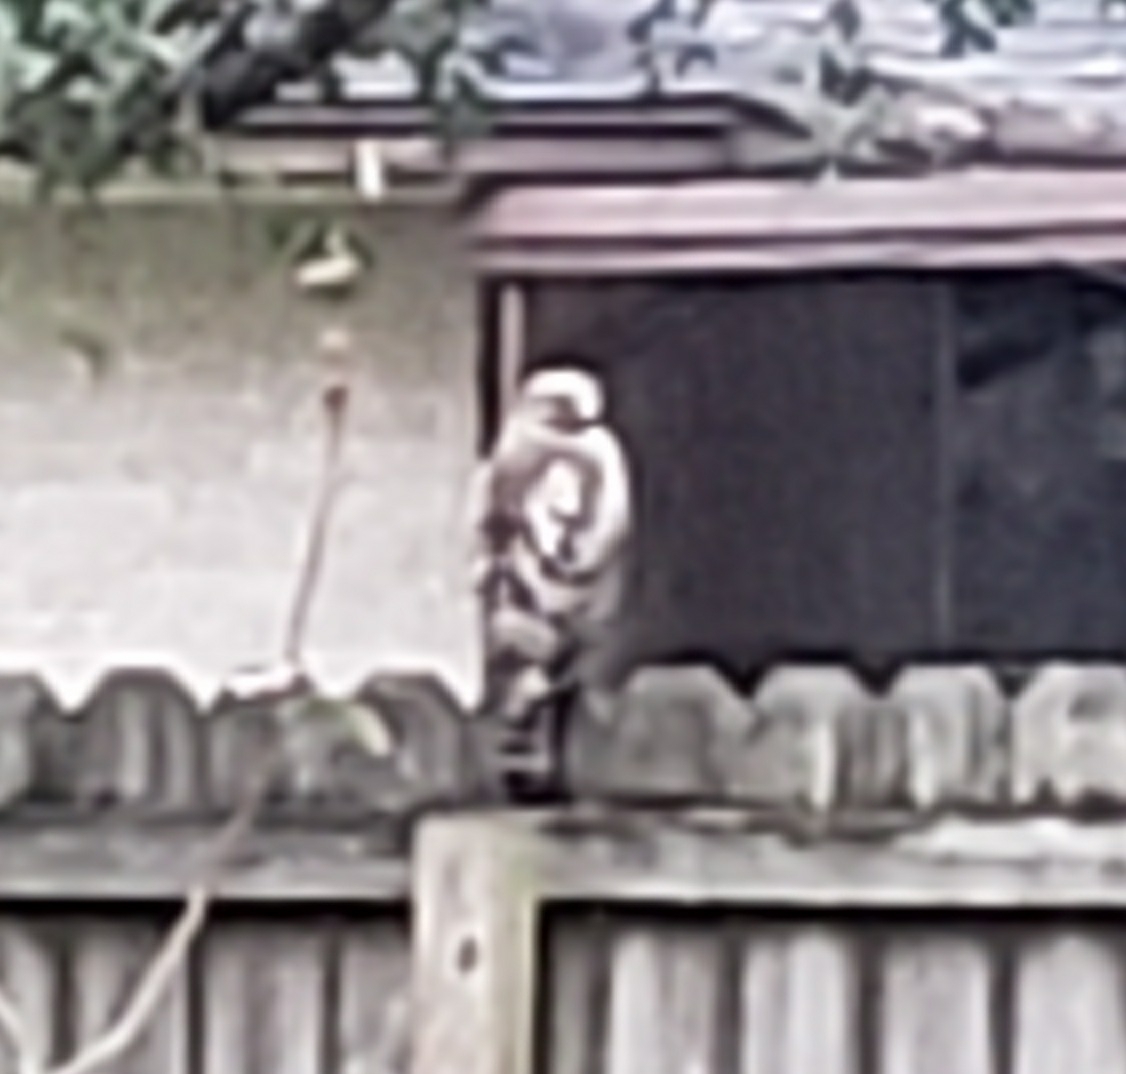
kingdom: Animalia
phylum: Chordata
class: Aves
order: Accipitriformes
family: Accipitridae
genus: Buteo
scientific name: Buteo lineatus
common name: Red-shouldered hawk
...
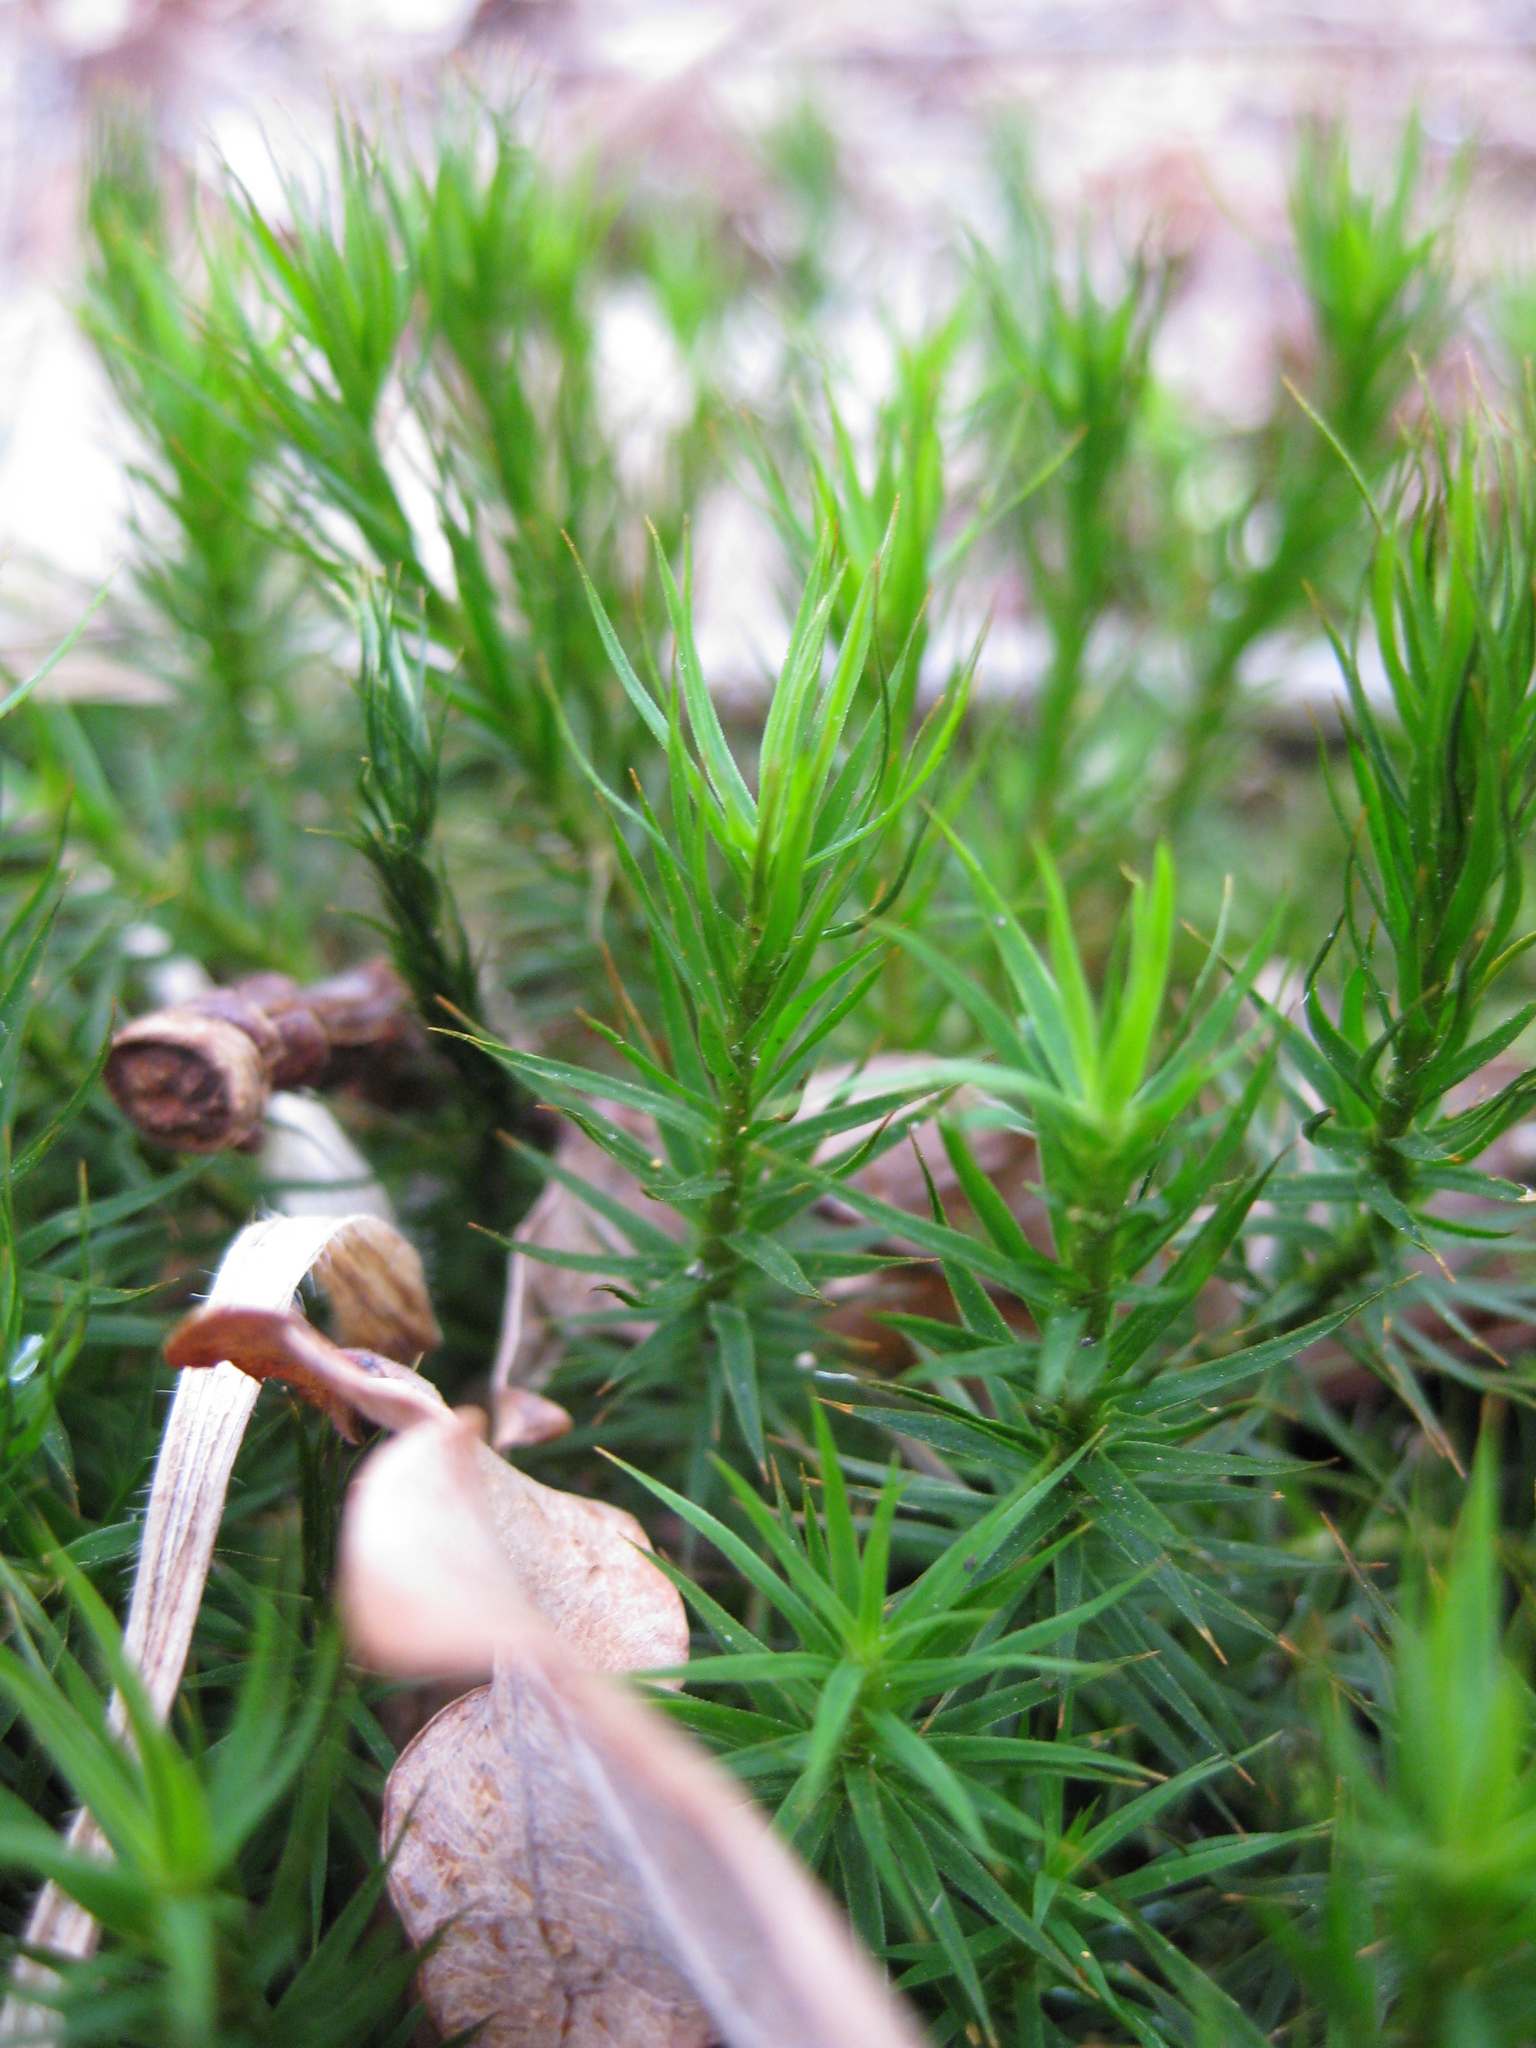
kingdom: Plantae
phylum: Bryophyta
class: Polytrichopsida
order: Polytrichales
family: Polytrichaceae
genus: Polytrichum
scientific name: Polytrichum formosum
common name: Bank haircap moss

= Stated exercise =
Reproduce word for word the lines above, beginning with the line that contains "phylum: Bryophyta" and ending with the line that contains "common name: Bank haircap moss", both included.

= Task result =
phylum: Bryophyta
class: Polytrichopsida
order: Polytrichales
family: Polytrichaceae
genus: Polytrichum
scientific name: Polytrichum formosum
common name: Bank haircap moss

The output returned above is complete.